The “consistency manager” is responsible for ensuring that every transaction leaves the database in a consistent state wherein all the application-specific constraints hold. In this example, the consistency manager ensures that the total balance of all employees equals $1000 before committing the transaction.

At the time of committing a transaction, the “log manager” ensures the durability of the changes made by the transaction by recording the “after images” of the employee records in a persistent “redo log” that is stored on a durable storage device like a disk. For this particular transaction, the after image of the BALANCE column in employee record #2 is “100”.

If you would like to dig deeper into these different modules of a DBMS, I would recommend taking the excellent guided tour in the Architecture of a Database System.

Now that we grok how the DBMS ensures the ACID properties, let’s consider the implications of not supporting the durability property. In this scenario, the DBMS need not persist the “after images” of modified records in the redo log on disk. This improves the performance of the DBMS as it no longer needs to write to disk when committing the changes made by transactions.

Let’s consider another example – an application running on an IOT device that is using a dedicated DBMS and does need perform concurrent writes. This application does not require the isolation property of the DBMS. Consequently, the DBMS can disable its transaction manager for this application.

What if an application requires durability but not atomicity? In this case, the DBMS can directly apply the changes on the database instead of first recording them in the “undo log”. However, it still needs to propagate those changes to the “redo log”.

These examples should, hopefully, persuade the reader that “dropping” the ACID properties that are not needed by the application can help improve the performance of the DBMS.


Let’s now consider another interesting question. Many data processing applications, certainly, require the functionality associated with the four ACID properties. However, are these the only properties required by data processing applications?

The shared functionality in modern applications has grown beyond the ACID properties. Security, data distribution, data compression and auto tuning are some features that are often required by these applications. It would be nice to have standard interfaces for exposing this functionality to the application.

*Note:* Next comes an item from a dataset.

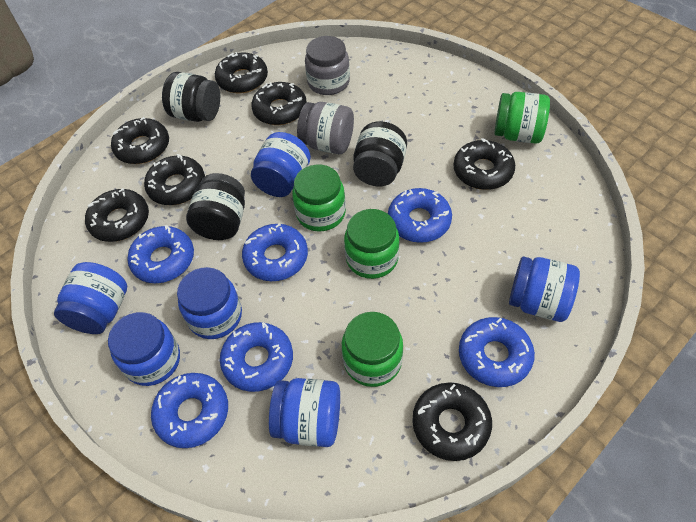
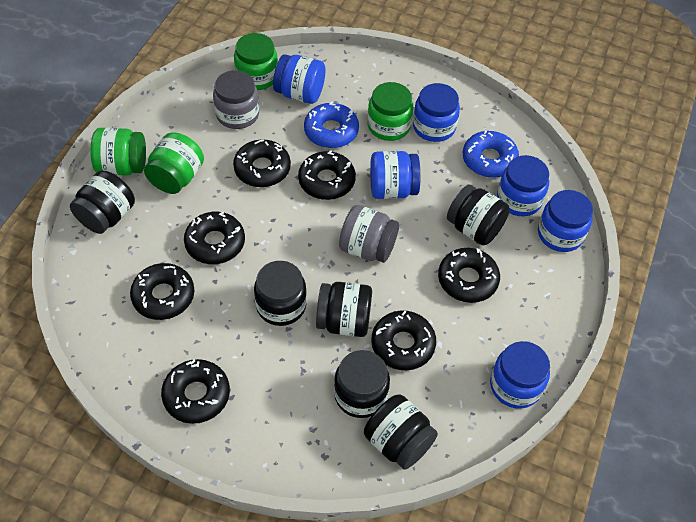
black jar: 3 -> 6
blue donut: 6 -> 2

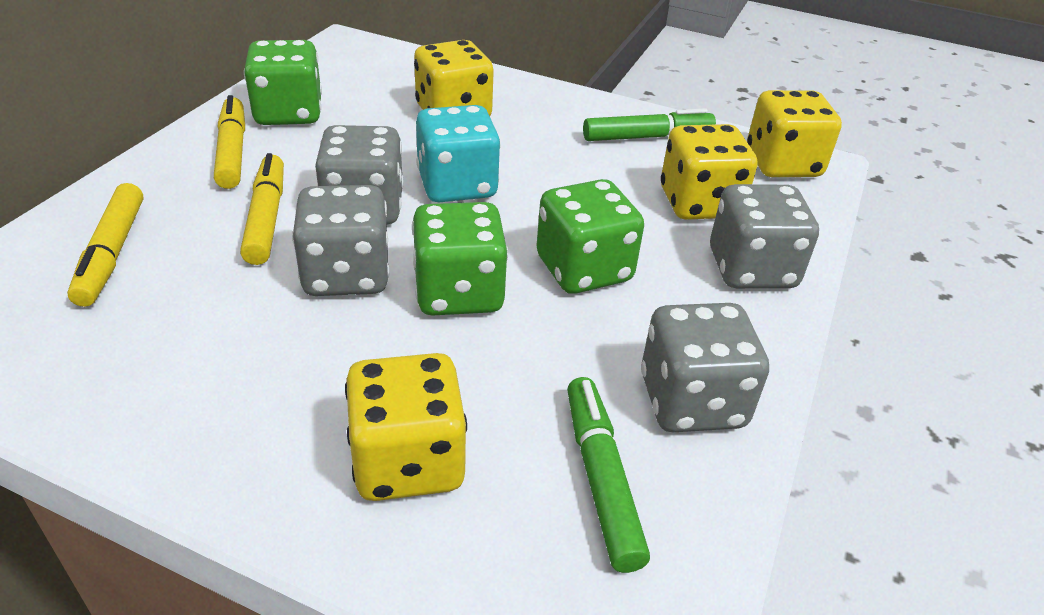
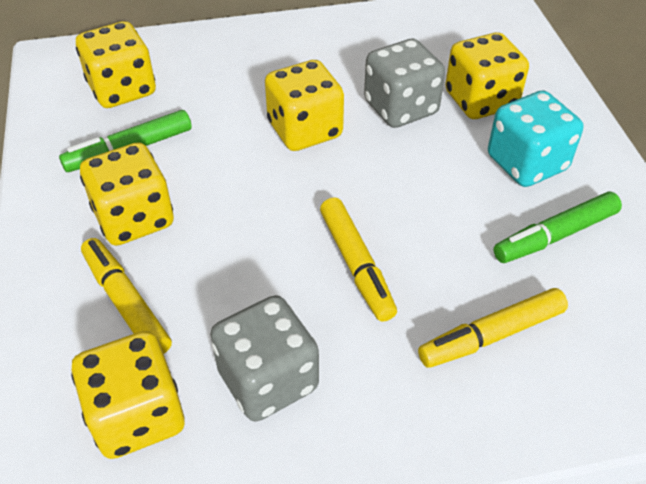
green dice: 3 -> 0
grey dice: 4 -> 2
yellow dice: 4 -> 5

In their seminal paper on RISC-style database systems, the authors make the case for building database systems with simpler RISC-style modules. Each module should have a well-defined and relative narrow functionality so that they can be flexibly “glued together” depending on the needs of the application. The authors illustrate this RISC philosophy using a compelling multi-layered query processing engine.

This design paradigm can perhaps be employed at a higher layer of abstraction. A DBMS could have a clean and extensible module-based architecture wherein the application can enable only those modules that provide the desired functionality. For instance, as shown in Figure 3, if an application only needs the atomicity, durability, and security features, then the DBMS can either disable or adapt the other modules for this application based on this information. Simplifying the architecture of DBMSs in this manner would allow a wider variety of data processing applications to benefit from their functionality.
Figure 3: List of application requirements


The functionality that modern data processing applications expect from the DBMS has grown beyond that guaranteed by the ACID properties. These applications often have a specific set of requirements that cannot be met by merely tweaking the DBMS configuration. A clean and extensible RISC-style DBMS architecture would go a long way in better supporting the demands of these applications.


[1] Principles of Transaction-Oriented Database Recovery, Theo Haerder and Andreas Reuter, Computing Surveys, 1983
[2] Architecture of a Database System, Joseph M. Hellerstein, Michael Stonebraker, and James Hamilton, Foundations and Trends in Databases, 2007.
[3] Rethinking Database System Architecture: Towards a Self-Tuning RISC-Style Database System, Surajit Chaudhuri and Gerhard Weikum, VLDB, 2000.